Glenn jonesMany retail companies host the site right in their backend. The approach is convenient because the data is at home, and, if we are talking about a retail network or other large business, links, power, and a stream of antivirus in place. When moving to the site in a large data center with the entire infrastructure is transferred and the site. And I am the person who responds so that all this works smoothly. And today I want to talk with you about the problems of site growth and how the service provider sees them. At once I will make a reservation that the discussion will deal mainly with virtual infrastructure.

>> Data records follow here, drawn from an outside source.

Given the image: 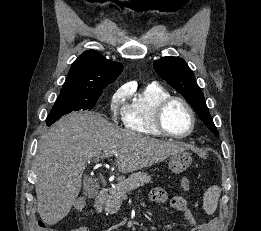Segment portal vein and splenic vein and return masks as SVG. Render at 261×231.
<instances>
[{
    "label": "portal vein and splenic vein",
    "mask_w": 261,
    "mask_h": 231,
    "mask_svg": "<svg viewBox=\"0 0 261 231\" xmlns=\"http://www.w3.org/2000/svg\"><path fill=\"white\" fill-rule=\"evenodd\" d=\"M113 154H115L114 151H105V152H103V155H102L100 158L110 157V156H112ZM98 158H99V157H98ZM98 158H97V159H98Z\"/></svg>",
    "instance_id": "18ae733b"
}]
</instances>
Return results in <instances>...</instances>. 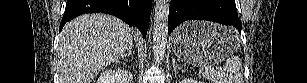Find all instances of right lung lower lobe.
Returning <instances> with one entry per match:
<instances>
[{
	"instance_id": "right-lung-lower-lobe-1",
	"label": "right lung lower lobe",
	"mask_w": 307,
	"mask_h": 83,
	"mask_svg": "<svg viewBox=\"0 0 307 83\" xmlns=\"http://www.w3.org/2000/svg\"><path fill=\"white\" fill-rule=\"evenodd\" d=\"M152 0H67L61 30L65 23L85 13H107L136 26L145 36L148 30Z\"/></svg>"
}]
</instances>
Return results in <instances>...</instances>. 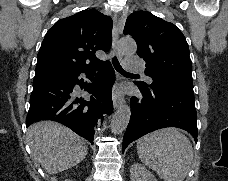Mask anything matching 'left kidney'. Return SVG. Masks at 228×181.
<instances>
[{"label":"left kidney","instance_id":"5707ae66","mask_svg":"<svg viewBox=\"0 0 228 181\" xmlns=\"http://www.w3.org/2000/svg\"><path fill=\"white\" fill-rule=\"evenodd\" d=\"M130 181H156V179L150 171H147L146 167L134 163L130 169Z\"/></svg>","mask_w":228,"mask_h":181}]
</instances>
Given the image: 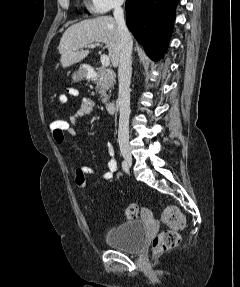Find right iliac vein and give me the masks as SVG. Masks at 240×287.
Instances as JSON below:
<instances>
[{"label":"right iliac vein","mask_w":240,"mask_h":287,"mask_svg":"<svg viewBox=\"0 0 240 287\" xmlns=\"http://www.w3.org/2000/svg\"><path fill=\"white\" fill-rule=\"evenodd\" d=\"M122 156L124 157L125 161L129 165V167L132 166V156L128 149L124 148L121 150Z\"/></svg>","instance_id":"63e3f726"}]
</instances>
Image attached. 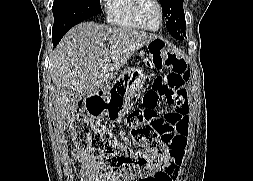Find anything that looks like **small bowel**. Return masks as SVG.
I'll use <instances>...</instances> for the list:
<instances>
[{"label": "small bowel", "mask_w": 253, "mask_h": 181, "mask_svg": "<svg viewBox=\"0 0 253 181\" xmlns=\"http://www.w3.org/2000/svg\"><path fill=\"white\" fill-rule=\"evenodd\" d=\"M153 63L157 65L156 60ZM186 110H188V104ZM175 130H180L176 134L174 143L175 153L178 157L171 159L163 167H151V173L142 177L140 181H171L172 176L177 174L183 162L187 135L190 130L187 116H181L178 125H175ZM72 157L77 162L81 181H134L136 179L134 175L117 176L102 171L94 159L82 151L74 150Z\"/></svg>", "instance_id": "c3829d8e"}]
</instances>
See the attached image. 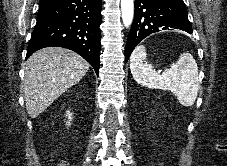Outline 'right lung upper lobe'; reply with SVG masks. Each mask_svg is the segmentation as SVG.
<instances>
[{
    "mask_svg": "<svg viewBox=\"0 0 227 166\" xmlns=\"http://www.w3.org/2000/svg\"><path fill=\"white\" fill-rule=\"evenodd\" d=\"M48 1H51V0H40L39 4H42V3H45V2H48Z\"/></svg>",
    "mask_w": 227,
    "mask_h": 166,
    "instance_id": "right-lung-upper-lobe-1",
    "label": "right lung upper lobe"
}]
</instances>
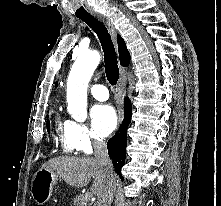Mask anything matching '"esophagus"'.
I'll return each mask as SVG.
<instances>
[{"label": "esophagus", "mask_w": 221, "mask_h": 206, "mask_svg": "<svg viewBox=\"0 0 221 206\" xmlns=\"http://www.w3.org/2000/svg\"><path fill=\"white\" fill-rule=\"evenodd\" d=\"M108 28L113 41L116 43V30L114 28V26L112 25V22L110 21V19H108L107 17L103 16V15H96ZM125 86H126V76H125V70L124 68H121V74H120V79H119V83H118V91L120 96L123 95L124 91H125Z\"/></svg>", "instance_id": "esophagus-1"}]
</instances>
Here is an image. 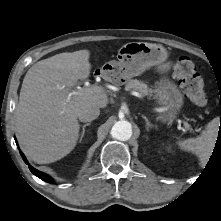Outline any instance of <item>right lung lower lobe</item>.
I'll use <instances>...</instances> for the list:
<instances>
[{"label":"right lung lower lobe","instance_id":"1","mask_svg":"<svg viewBox=\"0 0 221 221\" xmlns=\"http://www.w3.org/2000/svg\"><path fill=\"white\" fill-rule=\"evenodd\" d=\"M20 154H21L23 160L25 161V163L28 164V162H27L25 156L23 155V153H22L21 151H20ZM29 169H30V171H31L34 175H36L37 177H39V178L42 179L43 181H46V182H48V183H53V182H54V181H53V178H52L51 176H49V175H47V174H45V173H43V172H40V171L36 170L35 168H33V167L30 166V165H29Z\"/></svg>","mask_w":221,"mask_h":221}]
</instances>
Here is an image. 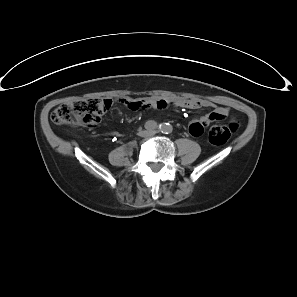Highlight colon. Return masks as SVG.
I'll list each match as a JSON object with an SVG mask.
<instances>
[{
	"label": "colon",
	"mask_w": 297,
	"mask_h": 297,
	"mask_svg": "<svg viewBox=\"0 0 297 297\" xmlns=\"http://www.w3.org/2000/svg\"><path fill=\"white\" fill-rule=\"evenodd\" d=\"M110 106L111 101L102 98L71 101L58 106L51 114V120L58 125L94 126L101 121ZM238 127L237 121H232L228 125L213 126L208 136L210 143L225 144Z\"/></svg>",
	"instance_id": "1"
}]
</instances>
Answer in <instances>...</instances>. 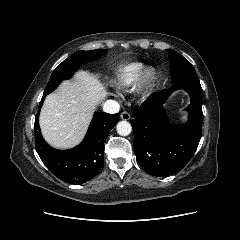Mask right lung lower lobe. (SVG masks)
Returning <instances> with one entry per match:
<instances>
[{"label":"right lung lower lobe","mask_w":240,"mask_h":240,"mask_svg":"<svg viewBox=\"0 0 240 240\" xmlns=\"http://www.w3.org/2000/svg\"><path fill=\"white\" fill-rule=\"evenodd\" d=\"M46 94L41 99L35 118V148L46 167L58 178L72 184H82L94 178L104 162V143L120 115L95 112L84 140L70 150H57L43 139L39 127V112Z\"/></svg>","instance_id":"98d812e1"}]
</instances>
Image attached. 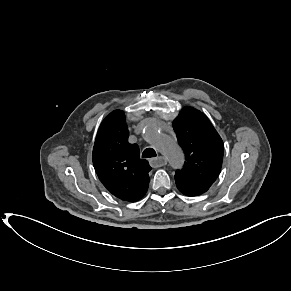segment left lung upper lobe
Masks as SVG:
<instances>
[{
    "label": "left lung upper lobe",
    "instance_id": "obj_1",
    "mask_svg": "<svg viewBox=\"0 0 291 291\" xmlns=\"http://www.w3.org/2000/svg\"><path fill=\"white\" fill-rule=\"evenodd\" d=\"M173 129L186 160L175 173L176 186L187 196L201 195L221 171L223 141L206 115L192 107L181 110L173 121Z\"/></svg>",
    "mask_w": 291,
    "mask_h": 291
}]
</instances>
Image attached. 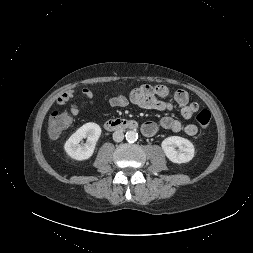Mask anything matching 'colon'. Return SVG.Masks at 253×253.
Listing matches in <instances>:
<instances>
[{"mask_svg":"<svg viewBox=\"0 0 253 253\" xmlns=\"http://www.w3.org/2000/svg\"><path fill=\"white\" fill-rule=\"evenodd\" d=\"M196 120L202 128H207L211 121V112L203 109L198 112ZM72 118L66 113L54 111L49 123V135L51 138H58L71 124Z\"/></svg>","mask_w":253,"mask_h":253,"instance_id":"5ec220e1","label":"colon"}]
</instances>
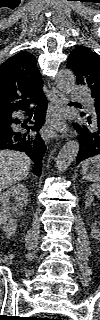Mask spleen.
<instances>
[{"label":"spleen","instance_id":"3e777b00","mask_svg":"<svg viewBox=\"0 0 100 320\" xmlns=\"http://www.w3.org/2000/svg\"><path fill=\"white\" fill-rule=\"evenodd\" d=\"M93 165L95 168V172L93 169L89 172V166ZM99 165H100V157L94 156L90 157L89 159H86L82 163V177L84 180L91 181L94 183H99L100 177H99Z\"/></svg>","mask_w":100,"mask_h":320}]
</instances>
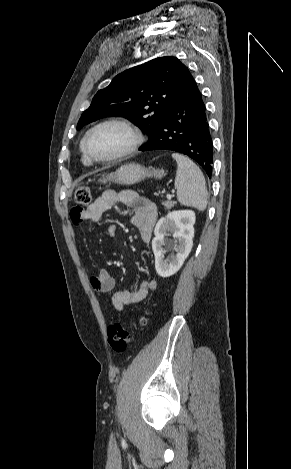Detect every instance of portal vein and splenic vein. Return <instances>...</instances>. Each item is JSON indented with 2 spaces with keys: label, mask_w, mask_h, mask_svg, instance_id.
<instances>
[{
  "label": "portal vein and splenic vein",
  "mask_w": 291,
  "mask_h": 469,
  "mask_svg": "<svg viewBox=\"0 0 291 469\" xmlns=\"http://www.w3.org/2000/svg\"><path fill=\"white\" fill-rule=\"evenodd\" d=\"M167 197H170V195H169V194H167Z\"/></svg>",
  "instance_id": "obj_1"
}]
</instances>
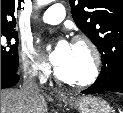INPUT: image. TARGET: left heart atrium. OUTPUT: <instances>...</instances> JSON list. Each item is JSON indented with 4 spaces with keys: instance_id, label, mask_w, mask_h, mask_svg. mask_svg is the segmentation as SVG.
<instances>
[{
    "instance_id": "1",
    "label": "left heart atrium",
    "mask_w": 123,
    "mask_h": 113,
    "mask_svg": "<svg viewBox=\"0 0 123 113\" xmlns=\"http://www.w3.org/2000/svg\"><path fill=\"white\" fill-rule=\"evenodd\" d=\"M71 45L66 40H60L50 55V60L55 66L63 64L69 56Z\"/></svg>"
}]
</instances>
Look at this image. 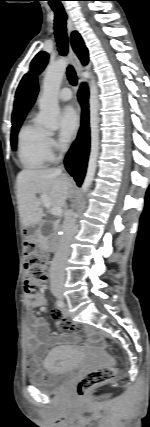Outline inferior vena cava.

Web project and growth problems
Site. Start. As a rule, a web project, if it is small, has one server under it, which is responsible for everything at once. Sometimes it hosts several sites.
One server for all.')
This server hosts databases and all applications. The load is increasing. Already the server begins to choke. This may be due to contention for resources between the database and the application. Either the site has grown, and one server has become scarce. If you use a virtual infrastructure, simply spread the databases and applications across different virtual machines, without going into the subtleties of resource allocation at the operating system level.
It’s not at all possible to avoid separation when there is nowhere to expand the processor, or when the base becomes so wide that it rests against the RAM. Then the client either brings his hardware (rarely), or rents cloud resources (more often).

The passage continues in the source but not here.